Ma quando si accorge che aiutare gli altri non risolve la sensazione di solitudine che permea la sua esistenza e  il desiderio di essere completata diventa  una certezza inconscia, seppur inammissibile, allora capisce che non può continuare così: perché la prospettiva su ogni cosa non è più giusta, così influenzata dal proprio ego da essere totalmente sfalsata, percepita da occhi miopi. D'altra parte l'arcobaleno è effimero, i tanti colori che vediamo nitidamente all'inizio, poi annegano nell'azzurro del cielo  e con loro ogni volta perdiamo un po' di noi stessi.
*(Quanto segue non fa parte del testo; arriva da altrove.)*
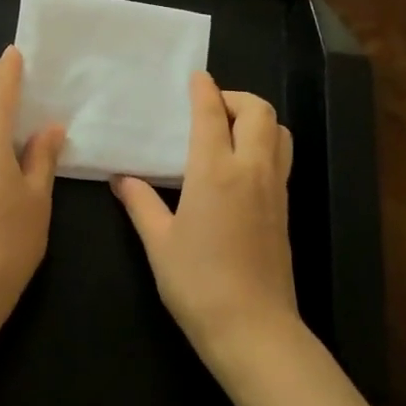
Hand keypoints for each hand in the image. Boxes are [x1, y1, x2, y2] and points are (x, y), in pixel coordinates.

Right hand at [112, 73, 298, 370]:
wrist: (253, 329)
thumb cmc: (198, 284)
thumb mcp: (159, 243)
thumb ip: (141, 204)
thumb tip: (121, 179)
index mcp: (215, 172)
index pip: (211, 115)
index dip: (203, 90)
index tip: (195, 76)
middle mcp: (251, 170)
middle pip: (258, 112)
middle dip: (236, 98)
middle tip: (210, 108)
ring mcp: (274, 189)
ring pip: (279, 132)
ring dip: (256, 118)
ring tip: (229, 131)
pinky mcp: (285, 209)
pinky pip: (281, 157)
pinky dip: (265, 142)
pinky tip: (240, 164)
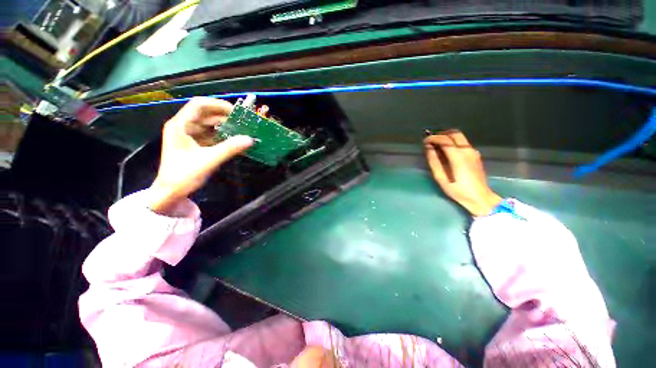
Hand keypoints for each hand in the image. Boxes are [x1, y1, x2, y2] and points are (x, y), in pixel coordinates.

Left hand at [148, 97, 253, 214]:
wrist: (170, 192)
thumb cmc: (183, 175)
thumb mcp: (208, 161)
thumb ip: (229, 149)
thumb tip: (250, 139)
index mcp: (180, 125)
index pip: (199, 105)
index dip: (218, 105)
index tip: (236, 112)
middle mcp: (184, 127)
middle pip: (206, 114)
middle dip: (224, 116)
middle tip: (243, 123)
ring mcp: (189, 136)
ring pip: (209, 125)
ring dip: (225, 127)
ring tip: (242, 131)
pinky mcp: (195, 144)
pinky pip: (211, 135)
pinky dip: (222, 136)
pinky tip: (234, 140)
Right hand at [424, 130, 500, 215]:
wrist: (480, 197)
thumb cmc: (458, 190)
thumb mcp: (441, 179)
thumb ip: (434, 162)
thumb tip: (428, 148)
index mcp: (459, 157)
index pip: (445, 140)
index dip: (433, 138)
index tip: (424, 141)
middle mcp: (468, 150)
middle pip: (454, 133)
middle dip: (440, 135)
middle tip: (431, 141)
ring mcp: (473, 152)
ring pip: (459, 137)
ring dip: (447, 138)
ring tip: (436, 145)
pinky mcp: (475, 155)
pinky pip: (463, 142)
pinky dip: (452, 142)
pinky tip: (446, 151)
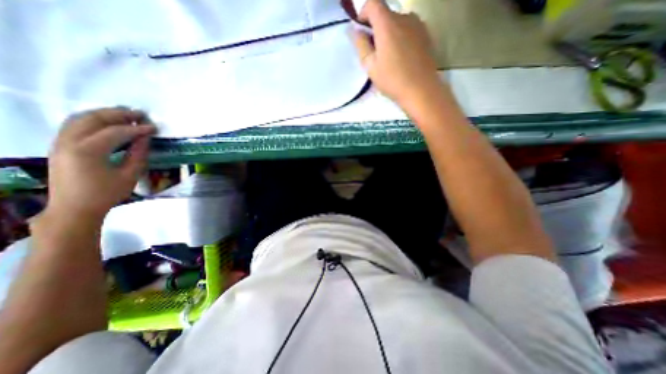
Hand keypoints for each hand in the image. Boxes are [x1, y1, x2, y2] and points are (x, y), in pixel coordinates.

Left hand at [46, 106, 156, 220]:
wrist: (74, 208)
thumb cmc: (106, 194)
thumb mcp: (129, 175)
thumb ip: (138, 154)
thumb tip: (145, 138)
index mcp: (87, 151)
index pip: (115, 132)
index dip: (137, 128)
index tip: (154, 127)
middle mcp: (69, 141)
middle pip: (93, 119)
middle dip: (119, 114)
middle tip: (140, 114)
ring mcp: (60, 142)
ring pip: (80, 118)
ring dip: (104, 114)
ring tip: (126, 114)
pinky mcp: (59, 145)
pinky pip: (74, 124)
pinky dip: (93, 119)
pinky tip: (108, 122)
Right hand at [353, 0, 446, 110]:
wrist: (421, 89)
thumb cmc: (392, 80)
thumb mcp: (370, 66)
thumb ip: (361, 45)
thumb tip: (355, 30)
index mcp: (387, 24)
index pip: (373, 3)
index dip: (363, 12)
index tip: (361, 29)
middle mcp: (404, 17)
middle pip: (386, 13)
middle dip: (376, 27)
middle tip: (374, 50)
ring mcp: (418, 24)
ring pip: (398, 22)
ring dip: (389, 33)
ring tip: (388, 56)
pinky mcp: (426, 34)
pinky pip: (409, 29)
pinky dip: (401, 37)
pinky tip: (401, 56)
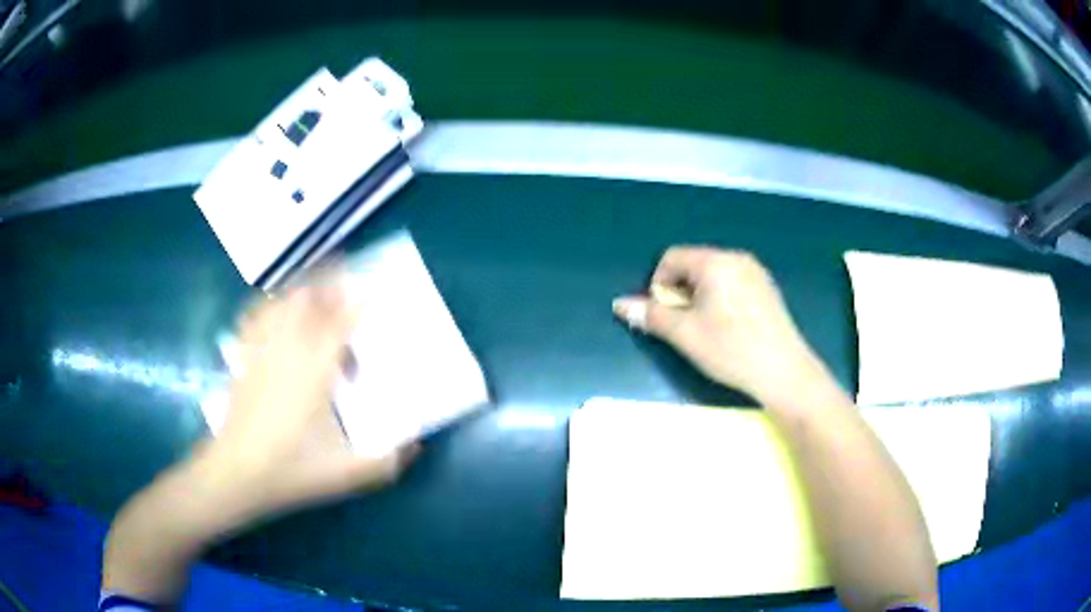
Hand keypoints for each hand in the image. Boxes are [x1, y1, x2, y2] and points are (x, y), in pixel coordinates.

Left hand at [209, 270, 418, 516]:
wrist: (236, 473)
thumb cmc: (290, 470)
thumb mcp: (345, 474)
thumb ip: (386, 462)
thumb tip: (416, 445)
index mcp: (314, 374)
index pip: (339, 326)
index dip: (358, 304)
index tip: (374, 289)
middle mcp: (287, 353)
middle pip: (308, 302)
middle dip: (329, 283)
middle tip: (347, 274)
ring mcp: (262, 353)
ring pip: (281, 304)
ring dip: (301, 287)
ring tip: (316, 283)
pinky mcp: (244, 360)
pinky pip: (256, 318)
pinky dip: (268, 304)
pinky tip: (274, 305)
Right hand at [613, 247, 819, 401]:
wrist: (784, 371)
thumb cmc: (731, 350)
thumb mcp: (685, 334)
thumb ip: (651, 315)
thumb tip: (620, 305)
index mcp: (715, 262)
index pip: (672, 257)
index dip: (658, 284)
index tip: (663, 315)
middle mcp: (736, 258)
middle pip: (693, 264)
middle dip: (679, 291)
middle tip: (683, 325)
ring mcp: (756, 272)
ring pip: (713, 275)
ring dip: (698, 296)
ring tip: (704, 328)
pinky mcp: (767, 288)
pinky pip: (732, 283)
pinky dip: (720, 298)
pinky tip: (728, 328)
Amélie non se ne accorge ma lavora dall'inizio alla fine per modificare la sua situazione, nel momento in cui comincia a cercare quel ragazzo che come lei osserva il mondo da una posizione insolita, anche se dopo una vita passata da sola è difficile non rendere complicata la comunicazione con gli altri, uscire dai propri schemi, dai propri giochini mentali più o meno bizzarri.

Per concludere, Le Fableux Destin d'Amélie Pulain non cerca di dare una risposta univoca ad una qualsiasi domanda esistenziale, non vuole portarci nel futuro o dimostrare la quarta dimensione, vuole solo ricordarci in maniera fresca e leggera che ognuno è diverso, ognuno è solo, ma non bisogna per forza esserlo per sempre.